Post covid impacts on travel

  • For domestic travel, families will likely continue to do so via cars and RVs. RV sales exploded in 2020 – particularly as people with little or no prior tent camping experience decided to travel and buy or rent an RV. Unfortunately, many newbies lack campground etiquette and are the ones who pull in, power up the generator and watch movies until late at night. Related: Locally, sales of cross country ski gear this winter exploded to the point that many retailers are out of stock. Earlier, local retailers would running short on some bikes.
  • For domestic travel to campgrounds, it will be necessary to reserve campsites months in advance – especially for national parks and popular state parks. Limited or no service BLM and USFS campsites will likely have greater availability, depending on where you live.

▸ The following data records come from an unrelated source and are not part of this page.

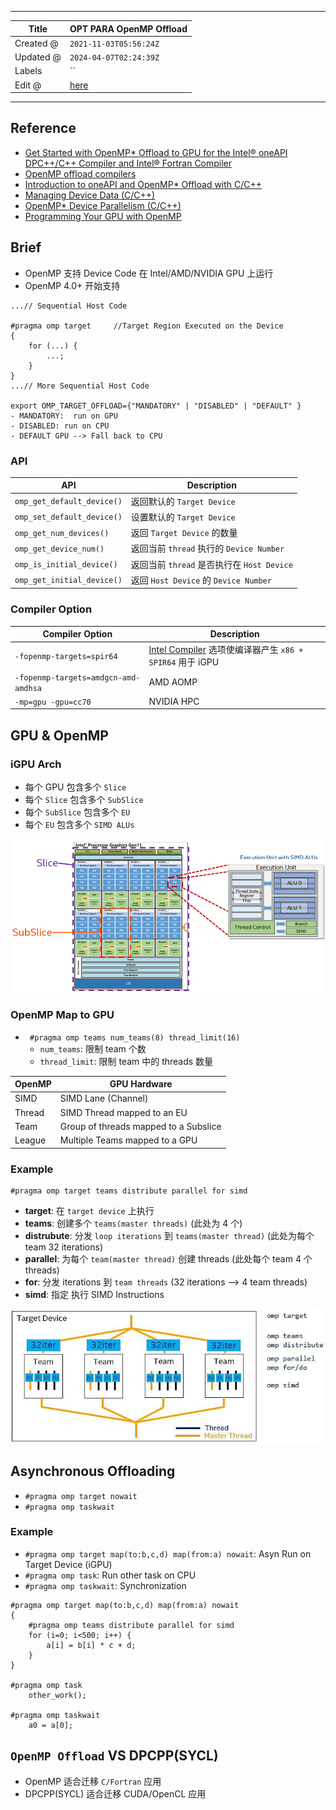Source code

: -----

| Title     | OPT PARA OpenMP Offload                           |
| --------- | ------------------------------------------------- |
| Created @ | `2021-11-03T05:56:24Z`                            |
| Updated @ | `2024-04-07T02:24:39Z`                            |
| Labels    | \`\`                                              |
| Edit @    | [here](https://github.com/junxnone/opt/issues/24) |

-----

## Reference

  - [Get Started with OpenMP\* Offload to GPU for the Intel® oneAPI
    DPC++/C++ Compiler and Intel® Fortran
    Compiler](https://www.intel.com/content/www/us/en/develop/documentation/get-started-with-cpp-fortran-compiler-openmp/top.html)
  - [OpenMP offload
    compilers](https://github.com/ye-luo/openmp-target/wiki/OpenMP-offload-compilers)
  - [Introduction to oneAPI and OpenMP\* Offload with
    C/C++](https://github.com/oneapi-src/oneAPI-samples/blob/master/DirectProgramming/C%2B%2B/Jupyter/OpenMP-offload-training/intro/intro.ipynb)
  - [Managing Device Data
    (C/C++)](https://github.com/oneapi-src/oneAPI-samples/blob/master/DirectProgramming/C%2B%2B/Jupyter/OpenMP-offload-training/datatransfer/datatransfer.ipynb)
  - [OpenMP\* Device Parallelism
    (C/C++)](https://github.com/oneapi-src/oneAPI-samples/blob/master/DirectProgramming/C%2B%2B/Jupyter/OpenMP-offload-training/parallelism/parallelism.ipynb)
  - [Programming Your GPU with
    OpenMP](https://github.com/UoB-HPC/openmp-tutorial/blob/master/omp_GPGPU_prog_SC21.pdf)

## Brief

  - OpenMP 支持 Device Code 在 Intel/AMD/NVIDIA GPU 上运行
  - OpenMP 4.0+ 开始支持

<!-- end list -->

    ...// Sequential Host Code
    
    #pragma omp target     //Target Region Executed on the Device
    {
        for (...) {
            ...;
        }
    }
    ...// More Sequential Host Code

    export OMP_TARGET_OFFLOAD={"MANDATORY" | "DISABLED" | "DEFAULT" }
    - MANDATORY:  run on GPU
    - DISABLED: run on CPU
    - DEFAULT GPU --> Fall back to CPU

### API

| API                        | Description                        |
| -------------------------- | ---------------------------------- |
| `omp_get_default_device()` | 返回默认的 `Target Device`              |
| `omp_set_default_device()` | 设置默认的 `Target Device`              |
| `omp_get_num_devices()`    | 返回 `Target Device` 的数量             |
| `omp_get_device_num()`     | 返回当前 `thread` 执行的 `Device Number`  |
| `omp_is_initial_device()`  | 返回当前 `thread` 是否执行在 `Host Device`  |
| `omp_get_initial_device()` | 返回 `Host Device` 的 `Device Number` |

### Compiler Option

| Compiler Option                      | Description                                                       |
| ------------------------------------ | ----------------------------------------------------------------- |
| `-fopenmp-targets=spir64`            | [Intel Compiler](/Intel_Compiler) 选项使编译器产生 `x86 + SPIR64` 用于 iGPU |
| `-fopenmp-targets=amdgcn-amd-amdhsa` | AMD AOMP                                                          |
| `-mp=gpu -gpu=cc70`                  | NVIDIA HPC                                                        |

## GPU & OpenMP

### iGPU Arch

  - 每个 GPU 包含多个 `Slice`
  - 每个 `Slice` 包含多个 `SubSlice`
  - 每个 `SubSlice` 包含多个 `EU`
  - 每个 `EU` 包含多个 `SIMD ALUs`

![image](media/cae65d89bb037b4ccd8aa8ff549eb0af3ffc65bf.png)

### OpenMP Map to GPU

  - `  #pragma omp teams num_teams(8) thread_limit(16) `
      - `num_teams`: 限制 team 个数
      - `thread_limit`: 限制 team 中的 threads 数量

| OpenMP | GPU Hardware                          |
| ------ | ------------------------------------- |
| SIMD   | SIMD Lane (Channel)                   |
| Thread | SIMD Thread mapped to an EU           |
| Team   | Group of threads mapped to a Subslice |
| League | Multiple Teams mapped to a GPU        |

### Example

    #pragma omp target teams distribute parallel for simd

  - **target**: 在 `target device` 上执行
  - **teams**: 创建多个 `teams(master threads)` (此处为 4 个)
  - **distrubute**: 分发 `loop iterations` 到 `teams(master thread)`
    (此处为每个team 32 iterations)
  - **parallel**: 为每个 `team(master thread)` 创建 threads (此处每个 team 4 个
    threads)
  - **for**: 分发 iterations 到 `team threads` (32 iterations --\> 4 team
    threads)
  - **simd**: 指定 执行 SIMD Instructions

![image](media/0b20f70029c8b88883275c88512d0d141bfc893e.png)

## Asynchronous Offloading

  - `#pragma omp target nowait`
  - `#pragma omp taskwait`

### Example

  - `#pragma omp target map(to:b,c,d) map(from:a) nowait`: Asyn Run on
    Target Device (iGPU)
  - `#pragma omp task`: Run other task on CPU
  - `#pragma omp taskwait`: Synchronization

<!-- end list -->

    #pragma omp target map(to:b,c,d) map(from:a) nowait
    {
        #pragma omp teams distribute parallel for simd
        for (i=0; i<500; i++) {
            a[i] = b[i] * c + d;
        }
    }
    
    #pragma omp task
        other_work();
    
    #pragma omp taskwait
        a0 = a[0];

## `OpenMP Offload` VS DPCPP(SYCL)

  - OpenMP 适合迁移 `C/Fortran` 应用
  - DPCPP(SYCL) 适合迁移 CUDA/OpenCL 应用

  • For those flying, a “Vaccine passport” may be, perhaps likely, required for many destinations by sometime in 2H 2021. Related: I expect many businesses to go down this path – while the U.S. government cannot mandate “immunity passports”, private businesses and organizations can. Concerns over “liability” and the desire for “Covid safe theater” will lead to this starting at some venues by spring of 2021.
  • “Covid tests” likely required for many destinations through 2021. This requirement may remain in effect longer than necessary as governments are slow to loosen restrictions. Can be expensive too – adding up to US $100 to $150 per destination per visitor.
  • Due to uncertainty around vaccine rollouts, both domestically and internationally, some experts recommend not resuming most travel until 2022, not 2021.
  • Airfares will go to premium pricing as demand returns. But that is at least a year out. Some think airlines – due to difficulties in predicting demand – may consistently over book flights. It is sort of the flip side of their eliminating change fees to encourage people to book flights now.
  • International travel will likely have extra hurdles in place for some time – depending on destination. As of December 2020, there are only 1.8 billion doses (some vaccines are 2-doses) in the manufacturing pipeline, globally for 2021 – and that’s not even 1.8 billion people, but doses. The planet has almost 8 billion people. Until vaccinations are available to all – which could be out through 2023, restrictions will remain in place for various destinations.
  • The youth oriented, low cost, travel in a backpack and stay in a youth hostel (just watch Youtube travel videos) might be impacted for some time. Something about staying in communal hostels won’t work for a while yet. Second, low cost airfares might go away for some time as demand ramps up – global airline losses are about US $157 billion this year. Still, many young people have seemingly inexhaustible resources to travel internationally with little concern about saving for the future that may never come – and might just keep doing that.